Community Impact


Grant Funds Mental Health Counseling Through Art Therapy

September 2014 - Mental health issues have been at the forefront of many news stories in recent years, and education and awareness of the issues has increased. But mental health services are sometimes difficult to obtain and the cost of care can be an obstacle. Some people are afraid to admit they need help and fear the perceived stigma associated with a mental illness diagnosis.

Dr. Warren Corson, a cognitive behavioral psychologist, and his wife, Lisa Corson, a clinician trained in both mental health issues and art therapy, are expanding the services they offer through a non-profit organization, Community Counseling Center of Central Connecticut, Inc. (CCC). Originally based in Bristol, CT, CCC has opened a second location in Wolcott, CT.

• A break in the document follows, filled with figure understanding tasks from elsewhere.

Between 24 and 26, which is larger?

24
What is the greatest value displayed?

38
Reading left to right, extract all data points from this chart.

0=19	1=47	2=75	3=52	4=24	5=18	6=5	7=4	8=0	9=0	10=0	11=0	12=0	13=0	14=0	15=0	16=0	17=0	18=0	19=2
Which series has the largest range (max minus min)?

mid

Pillwillop Therapeutic Farm is located on fifty picturesque acres in Wolcott. The philosophy of programming at the farm is a holistic approach to achieving and maintaining mental health. The Corsons have observed that nature supports healing of all kinds. While their basis is traditional therapy, many of the counseling approaches at Pillwillop Therapeutic Farm are client-centered alternatives to face-to-face “talk” therapy. The Corsons offer art therapy, community gardening, hiking, passive recreation, and other programs to support mental health and wellness.

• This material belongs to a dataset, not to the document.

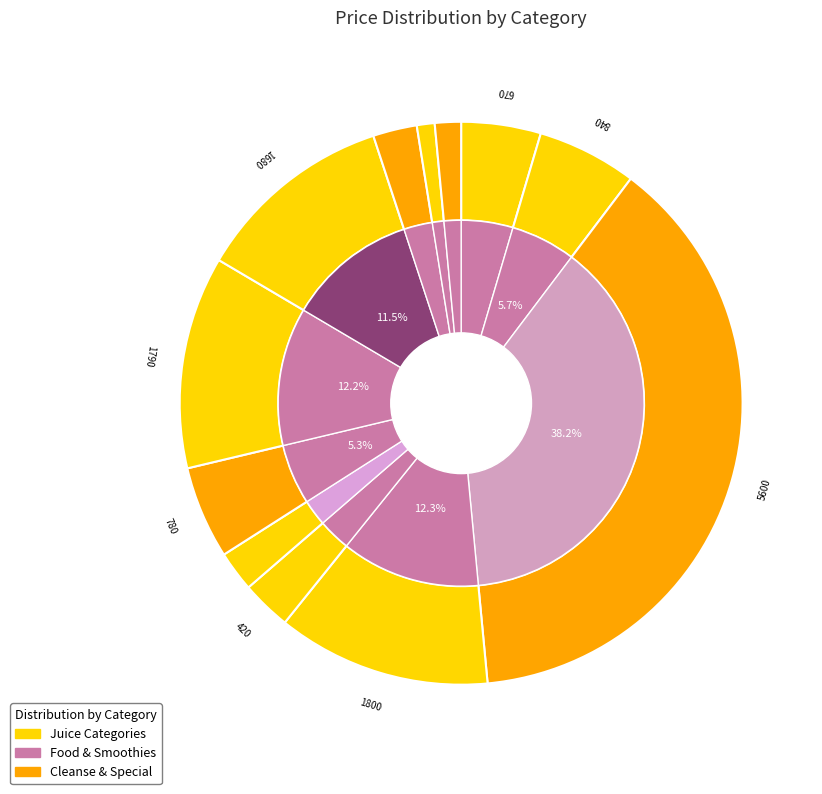

Is Strawberry Menu the majority of the pie?

No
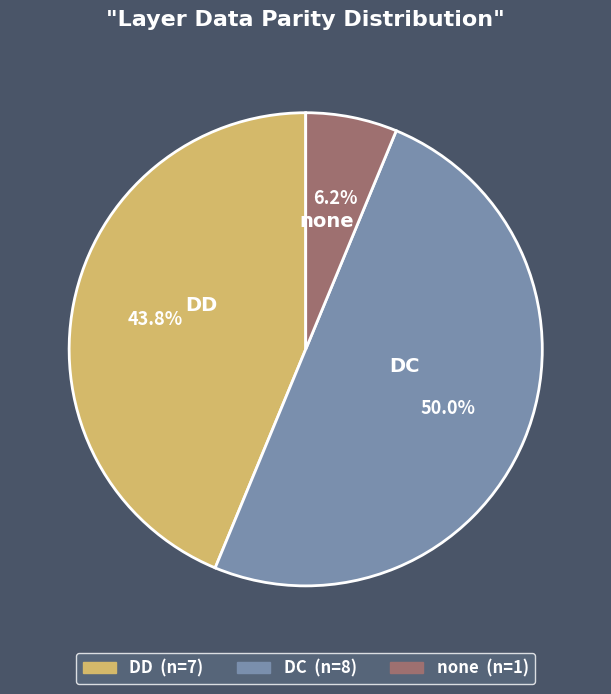

Does DD account for over 50% of the chart?

No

Through grants totaling $5,165 over the past two years from the Bristol Brass General Grant Fund, the Jim & Eleanor Frawley Community Fund and the Turkus Family Fund at the Foundation, CCC offers a free drop-in art therapy program, “Nurturing the Artist Within”, at Pillwillop Therapeutic Farm. The program is open to people of all ages, and draws participants from many local communities. Since there are no program fees, anyone can participate regardless of income. Emphasis has been placed on establishing a safe environment for self- expression and the enjoyment of creating art, and not on critique or technical ability.

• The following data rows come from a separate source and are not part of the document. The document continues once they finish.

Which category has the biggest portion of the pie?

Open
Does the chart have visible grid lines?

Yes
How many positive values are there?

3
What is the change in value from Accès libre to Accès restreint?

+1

Engagement in the process of making art has been shown to reduce symptoms of anxiety and depression; while increasing self-esteem, self-awareness, and overall well-being. Personal growth and healing can be achieved by developing creative thinking and problem solving strategies, which transfer from the art studio experiences to clients’ everyday life experiences and challenges.

Clients come to the farm seeking help for a range of mental health issues - including, but not limited to: low self-esteem, anxiety, depression, loss, grief, recovery from domestic violence, chronic illness/pain management, social isolation, and relationship problems. “I felt warm, welcomed, at ease, happy when I might have given in to depression,” shared one female client. “The sessions helped calm my mind, and in turn seemed to reduce some physical pain,” reported a male client.

Lisa Corson explained, “We are a working community in which all members contribute in their own unique ways to the best of their abilities. By taking an active role in the work and the life of a community, people can gain or recapture a sense of self esteem, self identity, and a sense of purpose that can often become lost in today’s face paced, electronic age. By connecting with each other in a natural setting, each member learns more about themselves and the ways they interconnect with the world.”